### WORK INSTRUCTION
Format the lines of the material from the one containing "Checklist item 11 - compass." through the one containing "Logged pressure: 125kPa", both included, as a numbered list, leaving out blank lines. Leave the pictures out of your answer.

Stored entries:
╭──
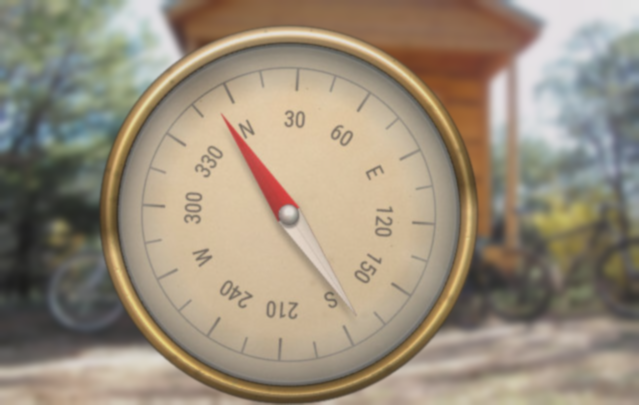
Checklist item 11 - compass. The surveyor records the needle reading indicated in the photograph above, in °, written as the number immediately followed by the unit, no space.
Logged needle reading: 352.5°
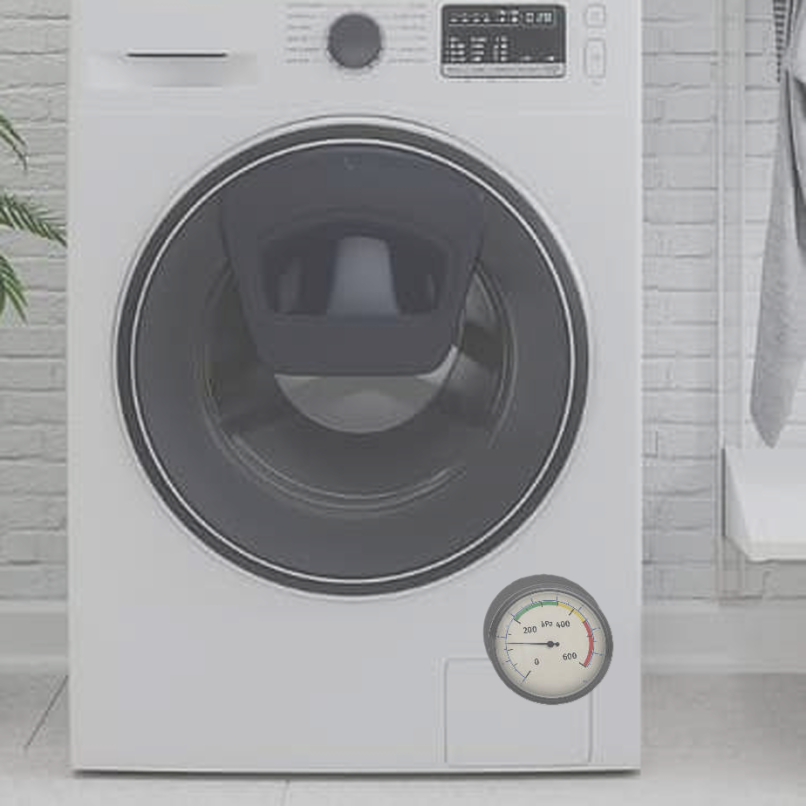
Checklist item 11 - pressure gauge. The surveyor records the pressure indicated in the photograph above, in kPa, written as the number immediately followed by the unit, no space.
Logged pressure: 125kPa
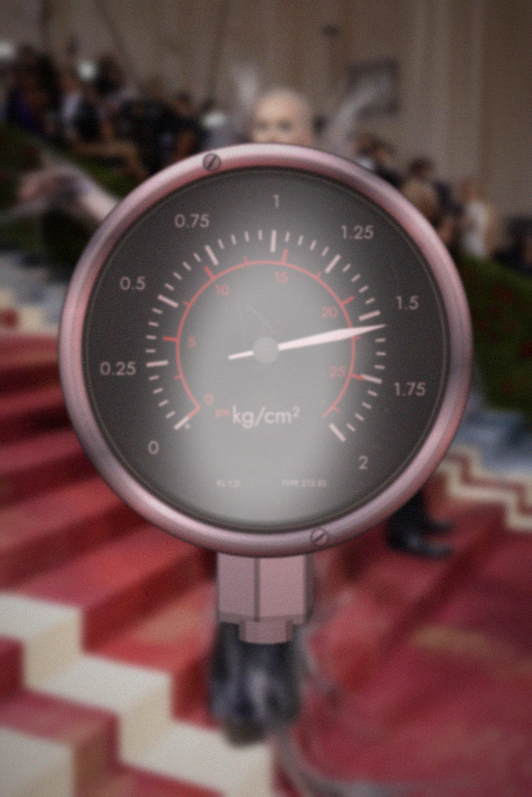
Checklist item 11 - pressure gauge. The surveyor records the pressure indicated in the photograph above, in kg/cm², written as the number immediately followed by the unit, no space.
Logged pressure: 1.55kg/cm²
╰──
╭──
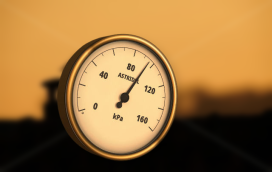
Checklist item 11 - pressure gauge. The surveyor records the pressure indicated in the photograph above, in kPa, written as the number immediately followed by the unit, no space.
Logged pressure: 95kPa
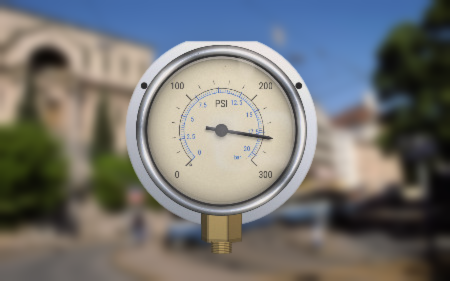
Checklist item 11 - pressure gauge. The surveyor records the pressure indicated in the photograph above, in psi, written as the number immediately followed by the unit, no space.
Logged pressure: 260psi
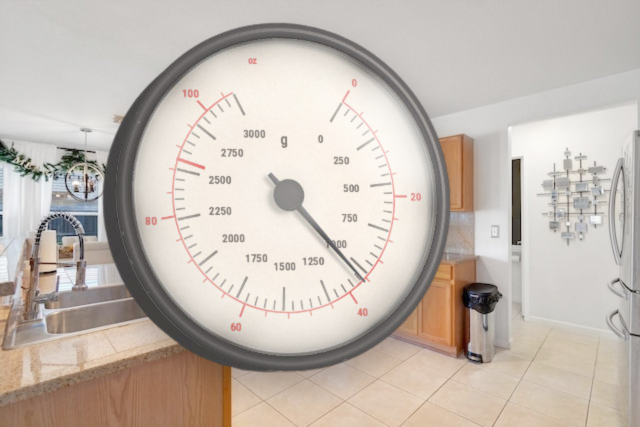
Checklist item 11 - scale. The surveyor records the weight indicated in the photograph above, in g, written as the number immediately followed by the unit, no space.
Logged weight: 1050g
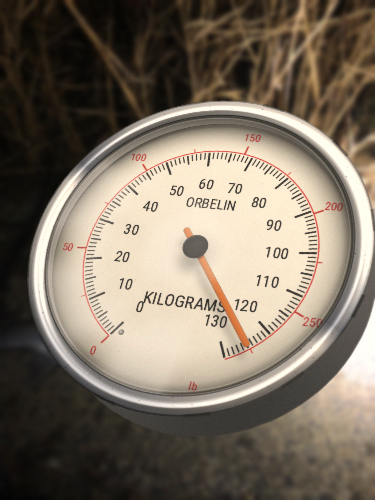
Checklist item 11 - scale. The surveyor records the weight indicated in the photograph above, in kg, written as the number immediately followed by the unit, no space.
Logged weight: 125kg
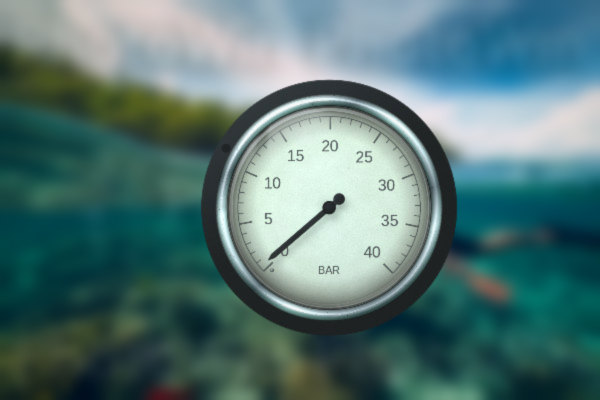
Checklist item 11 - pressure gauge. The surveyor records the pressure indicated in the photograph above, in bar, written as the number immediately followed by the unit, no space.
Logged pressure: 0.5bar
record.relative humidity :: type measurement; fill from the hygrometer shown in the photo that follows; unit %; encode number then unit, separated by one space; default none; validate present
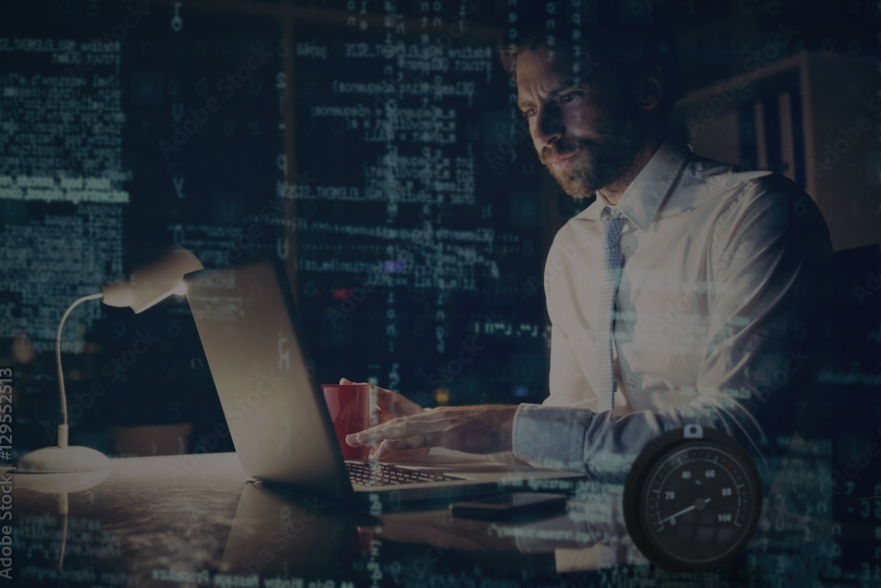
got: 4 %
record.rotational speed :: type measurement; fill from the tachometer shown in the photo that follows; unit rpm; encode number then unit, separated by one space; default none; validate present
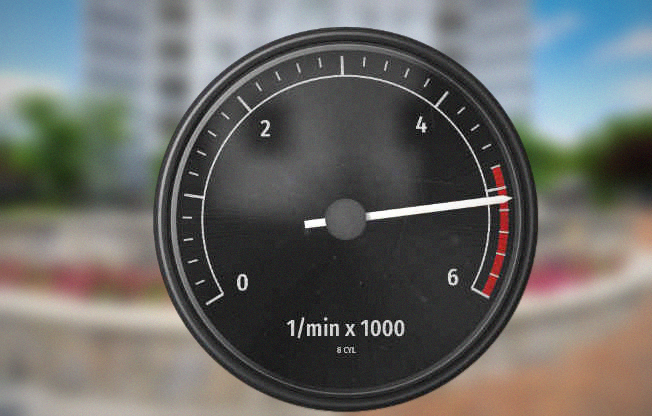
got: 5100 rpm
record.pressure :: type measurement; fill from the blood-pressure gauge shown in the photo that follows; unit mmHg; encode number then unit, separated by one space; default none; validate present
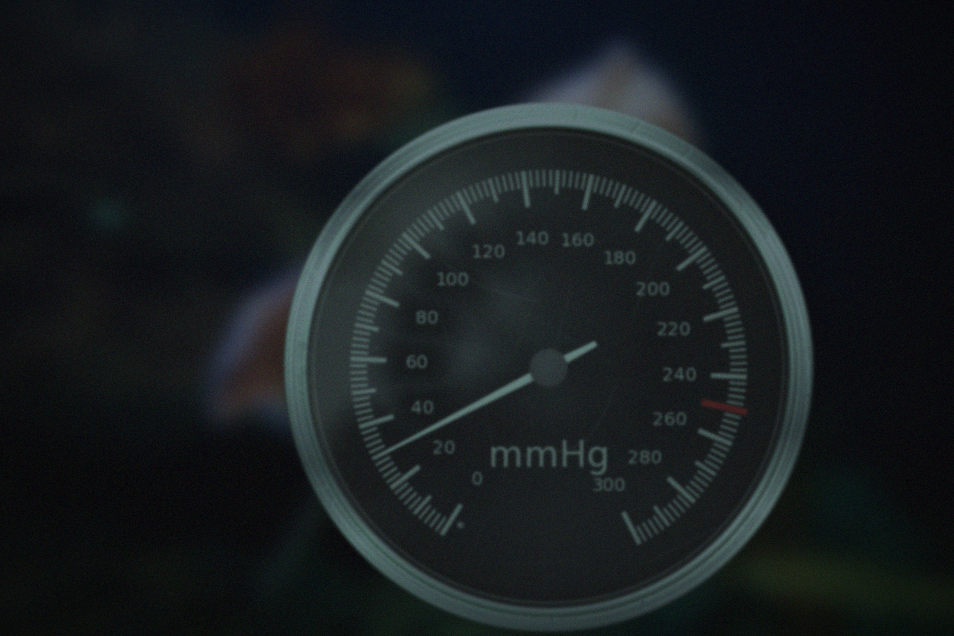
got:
╰──
### ANSWER SPACE
1. Checklist item 11 - compass. The surveyor records the needle reading indicated in the photograph above, in °, written as the number immediately followed by the unit, no space.
2. Logged needle reading: 352.5°
3. Checklist item 11 - pressure gauge. The surveyor records the pressure indicated in the photograph above, in kPa, written as the number immediately followed by the unit, no space.
4. Logged pressure: 125kPa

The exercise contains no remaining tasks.